ZOBACZ: "Interwencja". W kilka miesięcy miał kupić 27 aut. Nie ma pojęcia, o co chodzi
Towarzystwa ubezpieczeniowe żądają składek za OC. W jednym przypadku pan Grzegorz został wpisany do Krajowego Rejestru Długów.
- Teraz to ja muszę udowodnić towarzystwu ubezpieczonemu, że ja tej umowy nie zawierałem. Do tej pory to towarzystwo miało mi udowodnić, że ja zawierałem – mówi.
Sprawa utknęła w prokuraturze
Sprawą zajmuje się prokuratura w Łodzi. Ale zdaniem pana Grzegorza śledztwo pozostawia sporo do życzenia.
- Bardzo trudno komunikować się z prokuraturą, nazwę to tak ostrożnie. Przez trzy miesiące nie widziałem żadnego dowodu na to, że został przesłuchany choćby jeden człowiek w tej sprawie – wskazuje poszkodowany.
- Analizowane przez nas czyny miały miejsce w różnych miejscach w Polsce. Siłą rzeczy ma to wpływ na bieg postępowania. Jedna z przesłuchanych osób, która była sprzedawcą samochodu, zeznała, że nabywca nie dysponował w chwili transakcji dowodem osobistym, miał swoje dane spisane jedynie na karteczce. Najwyraźniej sprzedający nie czuł potrzeby głębszej weryfikacji. Doszło do podrobienia umowy kupna-sprzedaży – opowiada Krzysztof Kopania z Prokuratury Okręgowej w Łodzi.
Surowe kary za brak OC. Pan Grzegorz nie jest jedyny
Pan Grzegorz napisał do nas w grudniu ubiegłego roku, zaraz po emisji reportażu o panu Mariuszu z Piotrkowa Trybunalskiego. W jego przypadku w grę wchodzi już kilkadziesiąt samochodów. Pan Mariusz najbardziej boi się kar za brak OC.
- Maksymalna kara za brak OC to jest 9600 zł. Przy 27 autach wychodzi ok. 300 000 zł. W tym momencie zostałbym bezdomny – tłumaczył Mariusz Namieciński.

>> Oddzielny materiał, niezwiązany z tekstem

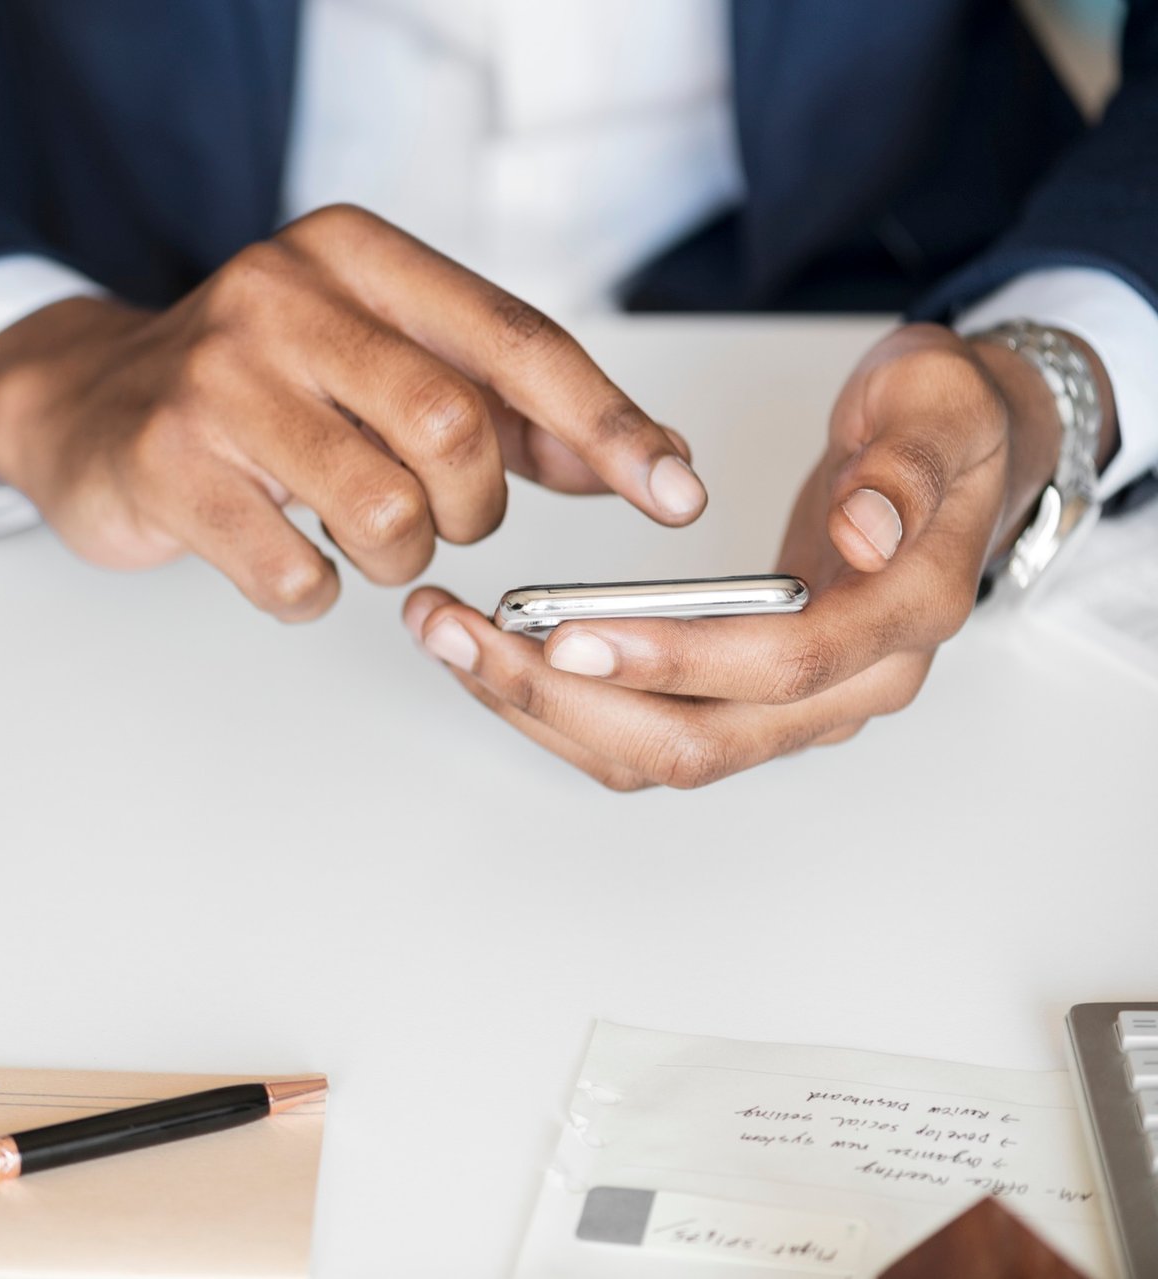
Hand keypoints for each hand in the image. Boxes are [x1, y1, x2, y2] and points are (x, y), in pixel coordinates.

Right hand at [0, 204, 705, 620]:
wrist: (85, 406)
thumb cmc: (257, 388)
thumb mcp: (381, 361)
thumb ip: (506, 405)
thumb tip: (640, 459)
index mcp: (351, 253)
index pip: (514, 340)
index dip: (607, 426)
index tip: (673, 493)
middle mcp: (280, 296)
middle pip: (454, 432)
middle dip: (470, 510)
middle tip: (439, 519)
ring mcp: (214, 380)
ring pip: (384, 514)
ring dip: (396, 559)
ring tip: (355, 537)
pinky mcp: (165, 465)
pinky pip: (296, 576)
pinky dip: (312, 593)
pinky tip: (284, 557)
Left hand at [405, 322, 1115, 788]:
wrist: (955, 455)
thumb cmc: (940, 425)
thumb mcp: (937, 403)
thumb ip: (904, 465)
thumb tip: (865, 532)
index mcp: (904, 617)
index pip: (782, 668)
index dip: (673, 659)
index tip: (568, 634)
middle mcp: (853, 686)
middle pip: (697, 740)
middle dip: (564, 699)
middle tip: (460, 633)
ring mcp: (798, 707)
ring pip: (657, 753)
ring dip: (542, 709)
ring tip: (447, 637)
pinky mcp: (747, 700)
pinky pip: (644, 733)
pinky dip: (561, 706)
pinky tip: (492, 653)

- Pan Mariusz już był przesłuchiwany w tej sprawie dziewięć razy, ponieważ cały czas otrzymuje informacje z firmy ubezpieczeniowej, a także z funduszu gwarancyjnego o tym, że została zawarta taka umowa na jego dane. W dalszym toku wykonujemy czynności – mówi Izabela Gajewska z policja w Piotrkowie Trybunalskim.
ZOBACZ: "Interwencja". Wskazał policji złodziei auta za pół miliona. Służby są bezsilne
Do pana Mariusza odezwał się też urząd skarbowy. Żąda podatków od umów kupna-sprzedaży. Natomiast pan Grzegorz ma apel do wszystkich, którzy auta sprzedają i podają nieznajomym swoje dane osobowe.

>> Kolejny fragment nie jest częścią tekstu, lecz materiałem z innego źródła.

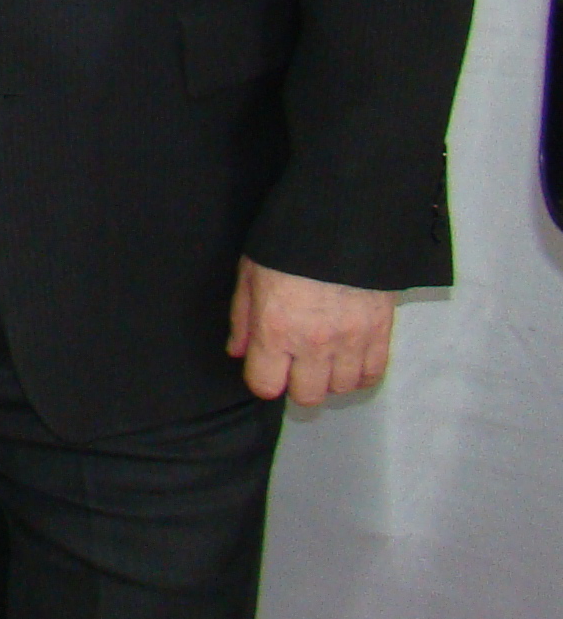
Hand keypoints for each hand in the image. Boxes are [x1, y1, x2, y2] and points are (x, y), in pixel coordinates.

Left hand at [227, 258, 397, 403]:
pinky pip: (372, 375)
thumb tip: (237, 352)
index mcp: (275, 329)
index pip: (266, 386)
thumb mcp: (250, 274)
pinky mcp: (380, 334)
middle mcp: (313, 344)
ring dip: (329, 378)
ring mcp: (351, 342)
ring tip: (323, 356)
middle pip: (306, 396)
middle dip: (296, 384)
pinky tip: (349, 357)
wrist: (343, 222)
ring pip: (341, 389)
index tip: (265, 366)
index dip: (262, 379)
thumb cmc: (288, 245)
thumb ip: (242, 319)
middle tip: (295, 363)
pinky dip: (360, 372)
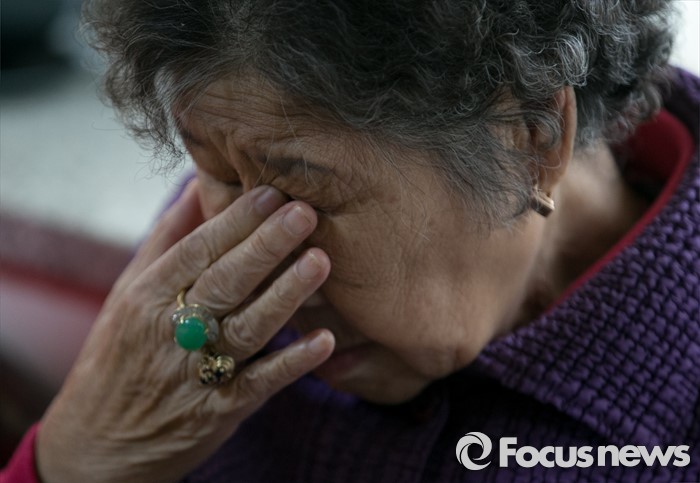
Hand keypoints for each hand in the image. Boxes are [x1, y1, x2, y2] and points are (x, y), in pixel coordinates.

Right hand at [36, 181, 334, 482]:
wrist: (97, 445)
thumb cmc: (116, 357)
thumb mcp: (127, 294)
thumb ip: (166, 240)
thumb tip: (196, 184)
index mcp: (147, 298)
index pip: (196, 250)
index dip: (236, 220)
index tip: (273, 191)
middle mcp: (171, 332)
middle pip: (224, 282)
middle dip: (267, 245)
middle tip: (305, 213)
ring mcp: (196, 373)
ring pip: (247, 328)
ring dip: (286, 295)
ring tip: (320, 262)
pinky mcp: (219, 410)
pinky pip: (260, 383)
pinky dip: (292, 363)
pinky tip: (324, 340)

- Chciałbym, żeby państwo bardzo ostrożnie podchodzili do umów, które zawieracie. Tak naprawdę te problemy, które teraz mam, będą spadały na każdego nierozważnego sprzedającego. Państwo też jesteście poszkodowanymi, pokrzywdzonymi, ale możecie o tym jeszcze nie wiedzieć – ostrzega.